(REQUIRED WORK) Copy the records below exactly, but leave out any picture they contain.

(PROVIDED DATA)
==*==
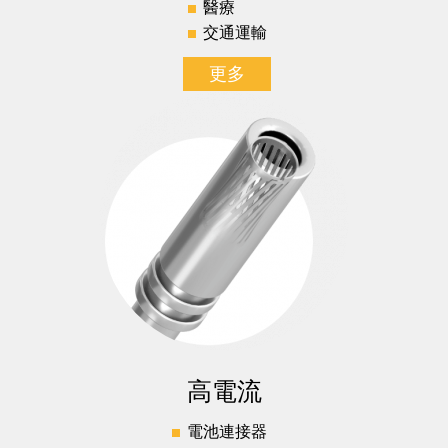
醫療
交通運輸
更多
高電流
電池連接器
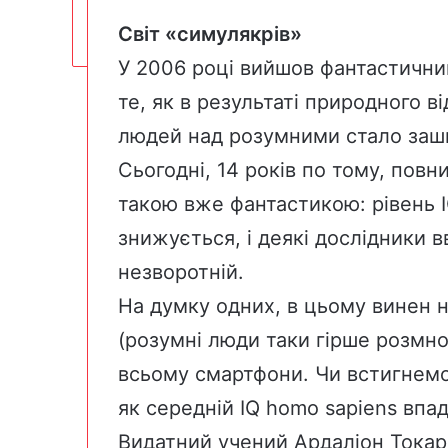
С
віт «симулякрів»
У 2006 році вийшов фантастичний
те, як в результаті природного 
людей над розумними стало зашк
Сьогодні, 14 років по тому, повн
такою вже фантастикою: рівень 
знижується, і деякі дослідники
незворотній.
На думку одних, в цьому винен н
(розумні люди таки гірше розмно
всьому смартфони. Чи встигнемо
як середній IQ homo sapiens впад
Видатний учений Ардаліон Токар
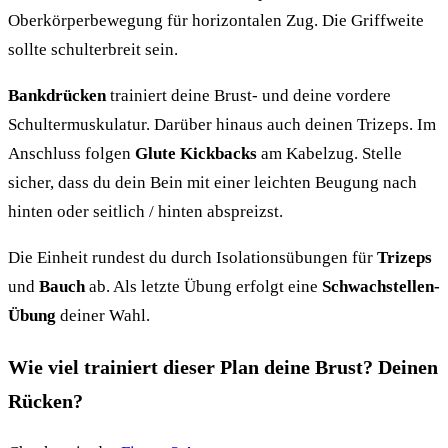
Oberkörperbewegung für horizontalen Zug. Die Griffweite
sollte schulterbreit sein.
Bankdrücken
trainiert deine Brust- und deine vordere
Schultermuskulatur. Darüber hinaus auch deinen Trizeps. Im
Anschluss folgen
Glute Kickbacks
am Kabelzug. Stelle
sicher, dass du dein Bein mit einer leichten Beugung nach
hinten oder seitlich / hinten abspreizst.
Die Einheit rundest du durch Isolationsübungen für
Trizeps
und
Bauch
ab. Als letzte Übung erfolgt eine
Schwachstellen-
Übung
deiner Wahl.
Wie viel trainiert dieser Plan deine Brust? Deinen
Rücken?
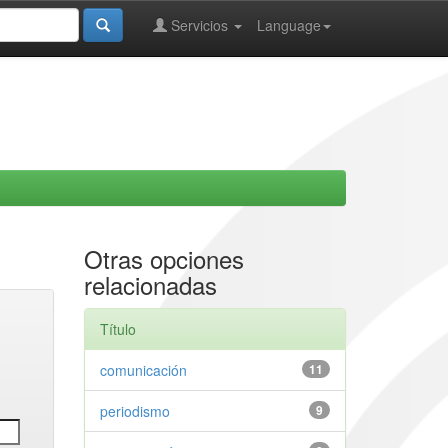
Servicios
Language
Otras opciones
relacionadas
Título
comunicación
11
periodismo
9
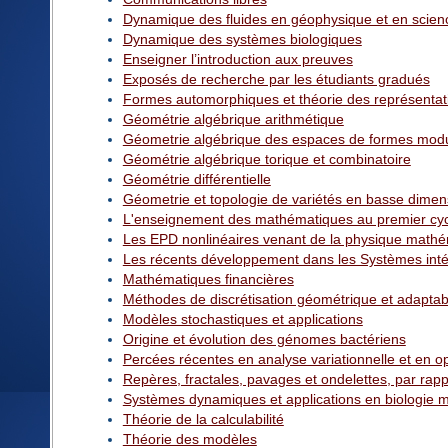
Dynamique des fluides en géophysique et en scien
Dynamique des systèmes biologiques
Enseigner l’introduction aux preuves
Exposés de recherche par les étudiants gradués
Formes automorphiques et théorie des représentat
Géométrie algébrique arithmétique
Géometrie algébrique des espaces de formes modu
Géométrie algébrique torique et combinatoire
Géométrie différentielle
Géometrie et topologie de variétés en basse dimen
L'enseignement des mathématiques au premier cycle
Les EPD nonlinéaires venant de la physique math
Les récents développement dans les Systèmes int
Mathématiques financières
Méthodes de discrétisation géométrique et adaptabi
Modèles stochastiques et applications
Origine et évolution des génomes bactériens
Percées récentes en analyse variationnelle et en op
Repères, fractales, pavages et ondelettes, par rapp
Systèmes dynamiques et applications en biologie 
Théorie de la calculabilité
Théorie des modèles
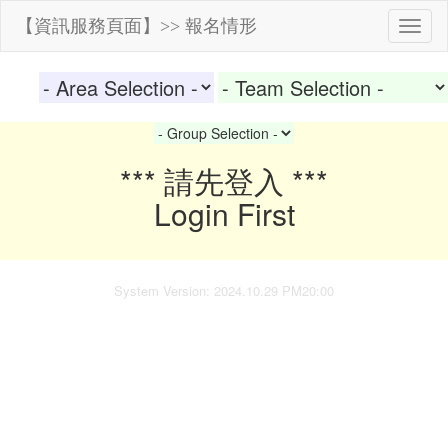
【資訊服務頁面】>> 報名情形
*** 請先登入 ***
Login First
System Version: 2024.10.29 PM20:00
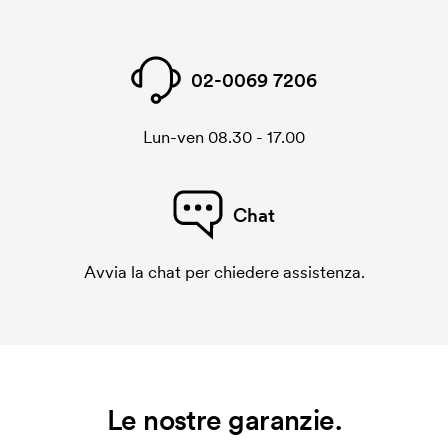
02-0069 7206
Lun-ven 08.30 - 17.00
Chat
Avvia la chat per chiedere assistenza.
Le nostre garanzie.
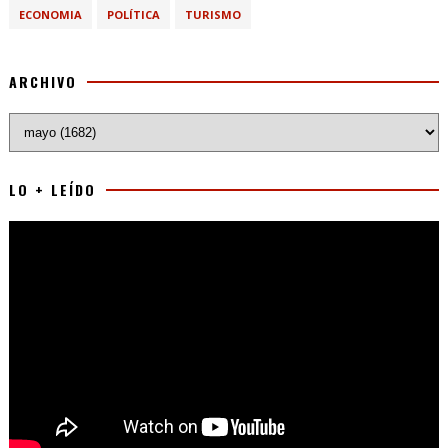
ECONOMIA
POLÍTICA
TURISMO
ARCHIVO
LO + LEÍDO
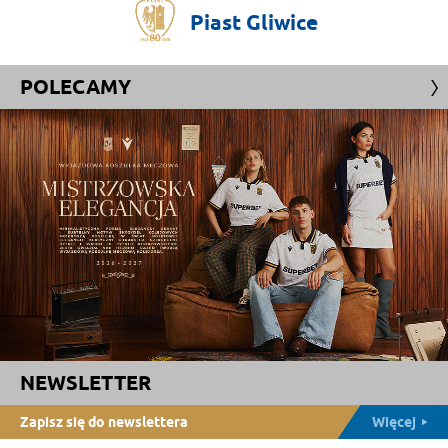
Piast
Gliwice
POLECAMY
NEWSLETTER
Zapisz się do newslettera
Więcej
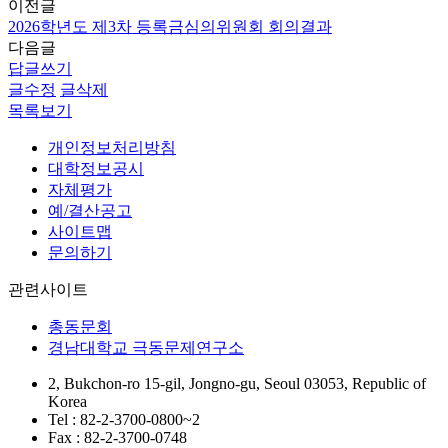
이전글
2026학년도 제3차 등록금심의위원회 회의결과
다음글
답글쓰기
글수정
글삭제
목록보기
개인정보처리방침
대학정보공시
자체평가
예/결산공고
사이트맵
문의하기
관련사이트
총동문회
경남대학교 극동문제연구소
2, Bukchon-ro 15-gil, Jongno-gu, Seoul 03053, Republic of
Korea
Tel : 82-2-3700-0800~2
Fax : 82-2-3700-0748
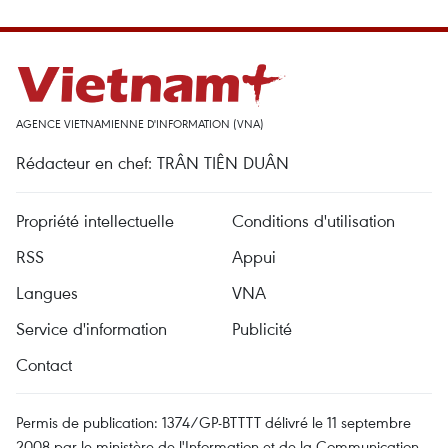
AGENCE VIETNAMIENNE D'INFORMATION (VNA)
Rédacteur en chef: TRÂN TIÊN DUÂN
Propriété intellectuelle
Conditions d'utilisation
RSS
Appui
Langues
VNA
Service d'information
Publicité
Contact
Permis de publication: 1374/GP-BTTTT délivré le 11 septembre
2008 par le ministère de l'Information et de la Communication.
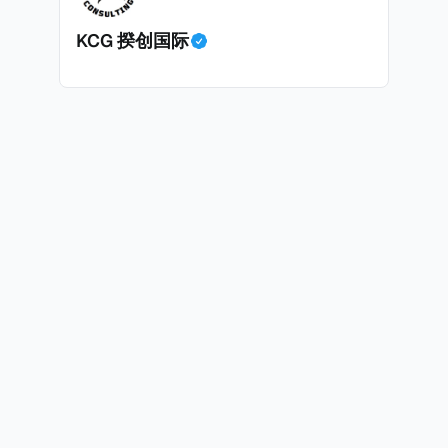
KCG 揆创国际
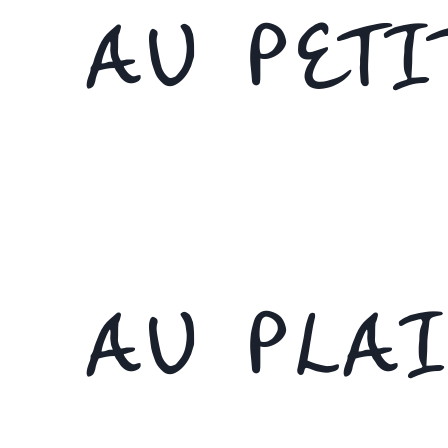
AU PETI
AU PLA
==*==
(SOLUTION FOR THIS PROBLEM)
醫療
交通運輸
更多
高電流
電池連接器
С
віт «симулякрів»
У 2006 році вийшов фантастичний
те, як в результаті природного 
людей над розумними стало зашк
Сьогодні, 14 років по тому, повн
такою вже фантастикою: рівень 
знижується, і деякі дослідники
незворотній.
На думку одних, в цьому винен н
(розумні люди таки гірше розмно
всьому смартфони. Чи встигнемо
як середній IQ homo sapiens впад
Видатний учений Ардаліон Токар
Oberkörperbewegung für horizontalen Zug. Die Griffweite
sollte schulterbreit sein.
Bankdrücken
trainiert deine Brust- und deine vordere
Schultermuskulatur. Darüber hinaus auch deinen Trizeps. Im
Anschluss folgen
Glute Kickbacks
am Kabelzug. Stelle
sicher, dass du dein Bein mit einer leichten Beugung nach
hinten oder seitlich / hinten abspreizst.
Die Einheit rundest du durch Isolationsübungen für
Trizeps
und
Bauch
ab. Als letzte Übung erfolgt eine
Schwachstellen-
Übung
deiner Wahl.
Wie viel trainiert dieser Plan deine Brust? Deinen
Rücken?
Servicios
Language
Otras opciones
relacionadas
Título
comunicación
11
periodismo
9
Dynamique des fluides en géophysique et en scien
Dynamique des systèmes biologiques
Enseigner l’introduction aux preuves
Exposés de recherche par les étudiants gradués
Formes automorphiques et théorie des représentat
Géométrie algébrique arithmétique
Géometrie algébrique des espaces de formes modu
Géométrie algébrique torique et combinatoire
Géométrie différentielle
Géometrie et topologie de variétés en basse dimen
L'enseignement des mathématiques au premier cycle
Les EPD nonlinéaires venant de la physique math
Les récents développement dans les Systèmes int
Mathématiques financières
Méthodes de discrétisation géométrique et adaptabi
Modèles stochastiques et applications
Origine et évolution des génomes bactériens
Percées récentes en analyse variationnelle et en op
Repères, fractales, pavages et ondelettes, par rapp
Systèmes dynamiques et applications en biologie 
Théorie de la calculabilité
Théorie des modèles
【資訊服務頁面】>> 報名情形
*** 請先登入 ***
Login First
System Version: 2024.10.29 PM20:00
02-0069 7206
Lun-ven 08.30 - 17.00
Chat
Avvia la chat per chiedere assistenza.
Le nostre garanzie.
ECONOMIA
POLÍTICA
TURISMO
ARCHIVO
LO + LEÍDO
Piast
Gliwice
POLECAMY
NEWSLETTER
Zapisz się do newslettera
Więcej
이전글
2026학년도 제3차 등록금심의위원회 회의결과
다음글
답글쓰기
글수정
글삭제
목록보기
개인정보처리방침
대학정보공시
자체평가
예/결산공고
사이트맵
문의하기
관련사이트
총동문회
경남대학교 극동문제연구소
2, Bukchon-ro 15-gil, Jongno-gu, Seoul 03053, Republic of
Korea
Tel : 82-2-3700-0800~2
Fax : 82-2-3700-0748
AGENCE VIETNAMIENNE D'INFORMATION (VNA)
Rédacteur en chef: TRÂN TIÊN DUÂN
Propriété intellectuelle
Conditions d'utilisation
RSS
Appui
Langues
VNA
Service d'information
Publicité
Contact
Permis de publication: 1374/GP-BTTTT délivré le 11 septembre
2008 par le ministère de l'Information et de la Communication.
KCG 揆创国际
AU PETI
AU PLA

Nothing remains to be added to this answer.